At G-20 summit and beyond, Obama should press global leaders on Syria.
Mirroring America’s inward turn, nearly all the public, political and media focus on President Obama’s Syria strategy has been about his decision to seek congressional approval for a military response to the use of chemical weapons.
But buried within the president’s presentation in the White House Rose Garden last weekend was this statement: “So just as I take this case to Congress, I will also deliver this message to the world. While the U.N. investigation has some time to report on its findings, we will insist that an atrocity committed with chemical weapons is not simply investigated; it must be confronted.
“I don’t expect every nation to agree with the decision we have made. Privately we’re heard many expressions of support from our friends. But I will ask those who care about the writ of the international community to stand publicly behind our action.”
Many of these “friends” will be at this week’s G-20 summit in St. Petersburg, Russia. Obama should be careful not to hijack what’s mostly an economic confab, but he should privately press for public support from those G-20 leaders present who may only have signaled tacit support.
“International politics in 2013 is messy,” said David Shorr, a policy analyst at the Stanley Foundation.

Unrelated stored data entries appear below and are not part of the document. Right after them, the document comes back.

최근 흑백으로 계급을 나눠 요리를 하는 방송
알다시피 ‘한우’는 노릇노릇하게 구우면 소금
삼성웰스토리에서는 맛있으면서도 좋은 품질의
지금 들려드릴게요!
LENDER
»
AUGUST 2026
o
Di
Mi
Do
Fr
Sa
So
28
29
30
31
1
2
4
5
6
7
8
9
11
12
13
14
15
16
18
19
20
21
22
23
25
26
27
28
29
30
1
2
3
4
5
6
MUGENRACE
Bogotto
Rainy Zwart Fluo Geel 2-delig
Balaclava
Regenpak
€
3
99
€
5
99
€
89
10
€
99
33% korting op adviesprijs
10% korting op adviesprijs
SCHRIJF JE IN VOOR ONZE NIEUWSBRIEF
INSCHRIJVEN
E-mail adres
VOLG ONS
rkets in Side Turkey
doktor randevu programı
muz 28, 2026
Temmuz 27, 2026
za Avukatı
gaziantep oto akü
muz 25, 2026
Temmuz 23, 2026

Speaking from St. Petersburg, Shorr, a longtime observer of high-level diplomacy, told an editorial writer that the G-20 is a “creature of shared interests” among key economic players in the global economy. But Syria is going to be “topic A” even if it’s not on the agenda.

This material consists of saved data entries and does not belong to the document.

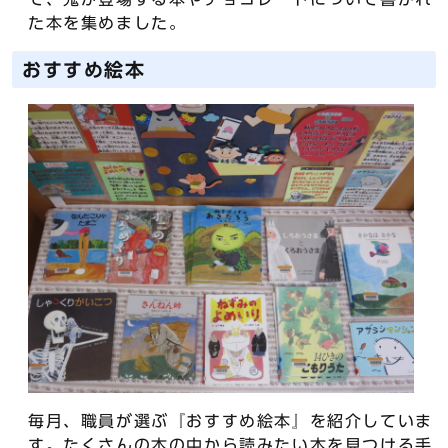
た本を集めました。
おすすめ絵本
毎月、職員が選ぶ『おすすめ絵本』を紹介していま
す。たくさんの本の中から読みたい本を見つける手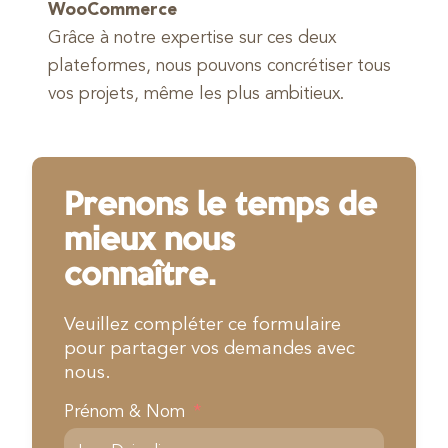
WooCommerce
Grâce à notre expertise sur ces deux
plateformes, nous pouvons concrétiser tous
vos projets, même les plus ambitieux.
Prenons le temps de
mieux nous
connaître.
Veuillez compléter ce formulaire
pour partager vos demandes avec
nous.
Prénom & Nom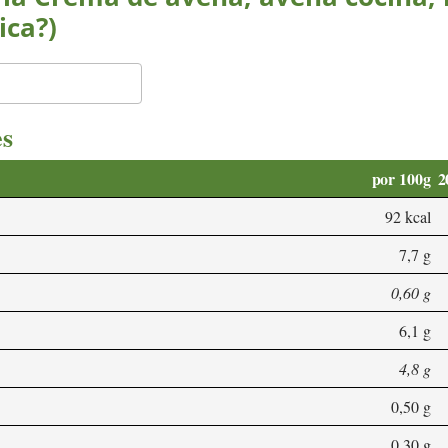
ica?)
es
por 100g
2
92 kcal
7,7 g
0,60 g
6,1 g
4,8 g
0,50 g
0,30 g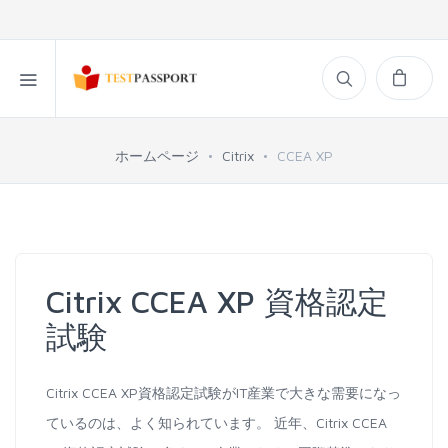
ホームページ
Citrix
CCEA XP
Citrix CCEA XP 資格認定
試験
Citrix CCEA XP資格認定試験がIT産業で大きな需要になっ
ているのは、よく知られています。 近年、Citrix CCEA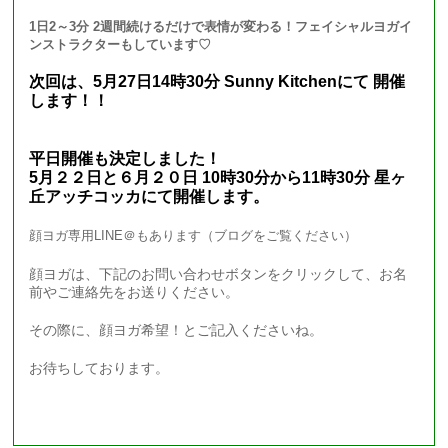
1日2～3分 2週間続けるだけで表情が変わる！フェイシャルヨガイ
ンストラクターもしています♡
次回は、5月27日14時30分 Sunny Kitchenにて 開催
します！！
平日開催も決定しました！
5月２２日と６月２０日 10時30分から11時30分 星ヶ
丘アッチコッカにて開催します。
顔ヨガ専用LINE＠もあります（ブログをご覧ください）
顔ヨガは、下記のお問い合わせボタンをクリックして、お名
前やご連絡先をお送りください。
その際に、顔ヨガ希望！とご記入くださいね。
お待ちしております。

“That gives the president a chance to the extent that he can to build consensus and get more of the world’s leaders on the same page in the hopes of making Syria ultimately a topic of consensus rather than discord,” Shorr said.

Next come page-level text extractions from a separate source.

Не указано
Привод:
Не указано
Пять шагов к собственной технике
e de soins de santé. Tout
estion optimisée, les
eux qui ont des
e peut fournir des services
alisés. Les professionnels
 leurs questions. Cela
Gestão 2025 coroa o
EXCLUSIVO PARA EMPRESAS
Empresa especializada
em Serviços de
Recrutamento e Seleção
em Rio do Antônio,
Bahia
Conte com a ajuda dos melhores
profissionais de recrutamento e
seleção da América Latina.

Further, Obama should press nations not taking part in the summit, especially those in the Middle East, to clearly clarify their positions. So far, the results are not encouraging. The Arab League, which expelled Syria in 2011, called the alleged attack a “heinous crime” and asked the U.N. Security Council to take action.
But every Arab leader knows that Russian and Chinese leaders have self-servingly and immorally blocked the Security Council from coalescing around corrective measures. This diplomatic protection racket has enabled Syrian President Bashar Assad to wage a vicious civil war that has resulted in the more than 100,000 deaths, has forced more than 2 million to flee to neighboring nations and has displaced more than 5 million within the war-torn nation itself.
With the United Nations sidelined by its very structure, the next best option is garnering political, if not military, support from NATO. In fact, James G. Stavridis, a retired admiral and from 2009 to 2013 the Supreme Allied Commander, Europe for NATO, has called for such an approach, citing both the relatively recent precedent for NATO acting independently of the U.N. Security Council in Kosovo and the threat that the situation in Syria poses to Turkey, a key member of NATO. Also, a military strike might be justified by the “responsibility to protect” doctrine.
Concurrent with congressional hearings in Washington, Obama tried to ratchet up international pressure during a presummit visit to Sweden. But he did so disingenuously by declaring that, “I didn’t set a red line; the world set a red line.”
Obama indeed did set a red line over chemical-weapons usage, and he should own up to it instead of backing away. But so, too, should the civilized world. Obama’s not wrong when he notes that collectively, other nations have set similar standards. The least their leaders can do is to lend political support to the one nation that may actually enforce a global red line on chemical weapons.